In het voordeel van de verdachte houdt het hof rekening met de (vooral) zichzelf belastende verklaringen die hij vrijwel direct na zijn aanhouding heeft afgelegd. Hij heeft zodoende openheid van zaken gegeven en het strafrechtelijk onderzoek vergemakkelijkt. Hij heeft bovendien al eerder binnen het bedrijf de fraude aangekaart en zijn mededaders verzocht die praktijken te beëindigen. Voorts is van belang dat de verdachte financieel significant minder dan zijn mededaders heeft geprofiteerd van de fraude. Ter terechtzitting in hoger beroep heeft hij berouw getoond en verklaard hoe hij op allerlei terreinen schoon schip heeft gemaakt.
Blijkens een de verdachte betreffend uittreksel uit de Justitiële Documentatie van 26 februari 2024 is hij niet eerder strafrechtelijk veroordeeld.
Het hof ziet in voornoemde omstandigheden, zonder iets af te willen doen aan de ernst van de feiten, aanleiding hem geen onvoorwaardelijke gevangenisstraf op te leggen. Het hof acht, alles afwegende, een taakstraf voor de duur van 240 uren en een voorwaardelijke gevangenisstraf voor de duur van 6 maanden, met een proeftijd van 2 jaren, in beginsel passend en geboden.
Het hof heeft verder acht geslagen op de omstandigheid dat in deze zaak de redelijke termijn als bedoeld in artikel 6 van het Europees Verdrag tot bescherming van de rechten van de mens en de fundamentele vrijheden (EVRM) is overschreden. De termijn is aangevangen op 30 april 2019, de rechtbank heeft uitspraak gedaan op 6 december 2021 en het hof wijst heden, op 11 april 2024, arrest. Als uitgangspunt geldt dat de behandeling van de zaak dient te zijn afgerond binnen twee jaren per rechterlijke instantie. Hieruit volgt dat de redelijke termijn in eerste aanleg met ruim 7 maanden en in hoger beroep met ruim 4 maanden is overschreden.
Het hof zal deze overschrijding verdisconteren in de straf, in die zin dat op de taakstraf 20 uren in mindering wordt gebracht.

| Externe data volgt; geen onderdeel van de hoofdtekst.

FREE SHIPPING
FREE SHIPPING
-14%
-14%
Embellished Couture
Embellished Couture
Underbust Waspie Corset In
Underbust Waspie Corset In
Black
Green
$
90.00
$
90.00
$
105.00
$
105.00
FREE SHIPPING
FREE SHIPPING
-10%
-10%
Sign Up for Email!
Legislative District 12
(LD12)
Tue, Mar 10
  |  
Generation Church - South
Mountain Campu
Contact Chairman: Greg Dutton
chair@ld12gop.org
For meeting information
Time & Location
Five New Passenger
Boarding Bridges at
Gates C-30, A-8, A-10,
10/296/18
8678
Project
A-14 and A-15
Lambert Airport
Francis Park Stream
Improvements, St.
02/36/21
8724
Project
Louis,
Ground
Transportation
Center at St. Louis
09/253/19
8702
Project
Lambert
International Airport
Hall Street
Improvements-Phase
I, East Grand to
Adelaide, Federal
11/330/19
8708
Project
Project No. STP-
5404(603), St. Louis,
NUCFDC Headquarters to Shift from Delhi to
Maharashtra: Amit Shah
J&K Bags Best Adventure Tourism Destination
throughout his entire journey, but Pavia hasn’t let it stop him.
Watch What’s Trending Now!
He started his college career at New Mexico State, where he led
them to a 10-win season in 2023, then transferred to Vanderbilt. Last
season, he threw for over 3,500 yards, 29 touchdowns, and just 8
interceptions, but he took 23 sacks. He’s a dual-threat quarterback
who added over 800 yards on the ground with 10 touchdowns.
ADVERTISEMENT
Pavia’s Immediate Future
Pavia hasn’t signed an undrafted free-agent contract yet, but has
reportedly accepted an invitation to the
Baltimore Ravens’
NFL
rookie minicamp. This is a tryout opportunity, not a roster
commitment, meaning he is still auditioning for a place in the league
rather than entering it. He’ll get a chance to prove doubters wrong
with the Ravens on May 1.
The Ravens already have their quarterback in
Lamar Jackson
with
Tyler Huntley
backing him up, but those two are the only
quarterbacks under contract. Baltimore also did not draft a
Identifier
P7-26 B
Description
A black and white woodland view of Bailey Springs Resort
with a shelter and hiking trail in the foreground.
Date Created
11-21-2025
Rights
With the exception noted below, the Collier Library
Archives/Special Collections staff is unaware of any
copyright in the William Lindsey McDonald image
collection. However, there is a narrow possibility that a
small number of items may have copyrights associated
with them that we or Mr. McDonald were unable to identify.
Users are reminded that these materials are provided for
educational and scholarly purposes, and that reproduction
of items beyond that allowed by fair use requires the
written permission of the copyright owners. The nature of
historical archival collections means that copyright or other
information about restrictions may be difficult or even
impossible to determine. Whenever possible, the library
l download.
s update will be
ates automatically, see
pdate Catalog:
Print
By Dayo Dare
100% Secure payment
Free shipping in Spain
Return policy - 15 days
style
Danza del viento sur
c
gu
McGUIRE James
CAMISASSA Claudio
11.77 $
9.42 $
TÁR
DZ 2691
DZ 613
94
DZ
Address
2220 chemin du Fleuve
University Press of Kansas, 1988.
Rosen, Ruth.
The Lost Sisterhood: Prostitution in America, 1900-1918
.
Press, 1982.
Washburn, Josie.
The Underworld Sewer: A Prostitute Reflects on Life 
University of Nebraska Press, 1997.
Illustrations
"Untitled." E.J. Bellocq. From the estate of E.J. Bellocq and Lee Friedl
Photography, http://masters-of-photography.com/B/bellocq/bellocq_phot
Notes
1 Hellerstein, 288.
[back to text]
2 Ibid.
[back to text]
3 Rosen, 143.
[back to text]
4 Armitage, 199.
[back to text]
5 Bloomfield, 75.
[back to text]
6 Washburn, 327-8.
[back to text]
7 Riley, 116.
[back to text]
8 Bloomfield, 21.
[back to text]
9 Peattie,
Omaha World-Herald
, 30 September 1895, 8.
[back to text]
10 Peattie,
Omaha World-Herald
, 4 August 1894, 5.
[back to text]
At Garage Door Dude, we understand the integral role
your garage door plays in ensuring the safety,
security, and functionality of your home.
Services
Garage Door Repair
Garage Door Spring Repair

Toepasselijke wettelijke voorschriften

De op te leggen straffen zijn gegrond op de artikelen 9, 14a, 14b, 14c, 22c, 22d, 47, 56, 57, 140 en 225 van het Wetboek van Strafrecht.

BESLISSING

Het hof:
Verklaart de verdachte niet-ontvankelijk in het hoger beroep, voor zover dit is gericht tegen de beslissing tot vrijspraak van de onder feit 1 tenlastegelegde vervalsing van 41 inkoopfacturen van [Ltd1] aan [BV1] over 2015.
Vernietigt het vonnis waarvan beroep ten aanzien van de strafoplegging en doet in zoverre opnieuw recht.
Veroordeelt de verdachte tot een
gevangenisstrafvoor de duur van
6 (zes) maanden.
Bepaalt dat de gevangenisstraf niet ten uitvoer zal worden gelegd, tenzij de rechter later anders mocht gelasten omdat de verdachte zich voor het einde van een proeftijd van
2 (twee) jarenaan een strafbaar feit heeft schuldig gemaakt.
Veroordeelt de verdachte tot een
taakstrafvoor de duur van
220 (tweehonderdtwintig) uren, indien niet naar behoren verricht te vervangen door
110 (honderdtien) dagen hechtenis.
Beveelt dat de tijd die door de verdachte vóór de tenuitvoerlegging van deze uitspraak in enige in artikel 27, eerste lid, van het Wetboek van Strafrecht bedoelde vorm van voorarrest is doorgebracht, bij de uitvoering van de opgelegde taakstraf in mindering zal worden gebracht, volgens de maatstaf van twee uren taakstraf per in voorarrest doorgebrachte dag, voor zover die tijd niet reeds op een andere straf in mindering is gebracht.
Bevestigt het vonnis waarvan beroep, voor zover aan het oordeel van het hof onderworpen, voor het overige, met inachtneming van het hiervoor overwogene.
Dit arrest is gewezen door de meervoudige strafkamer van het gerechtshof Amsterdam, waarin zitting hadden mr. B.E. Dijkers, mr. L.F. Roseval en mr. H.A. Stalenhoef, in tegenwoordigheid van mr. A. Scheffens, griffier, en is uitgesproken op de openbare terechtzitting van dit gerechtshof van 11 april 2024.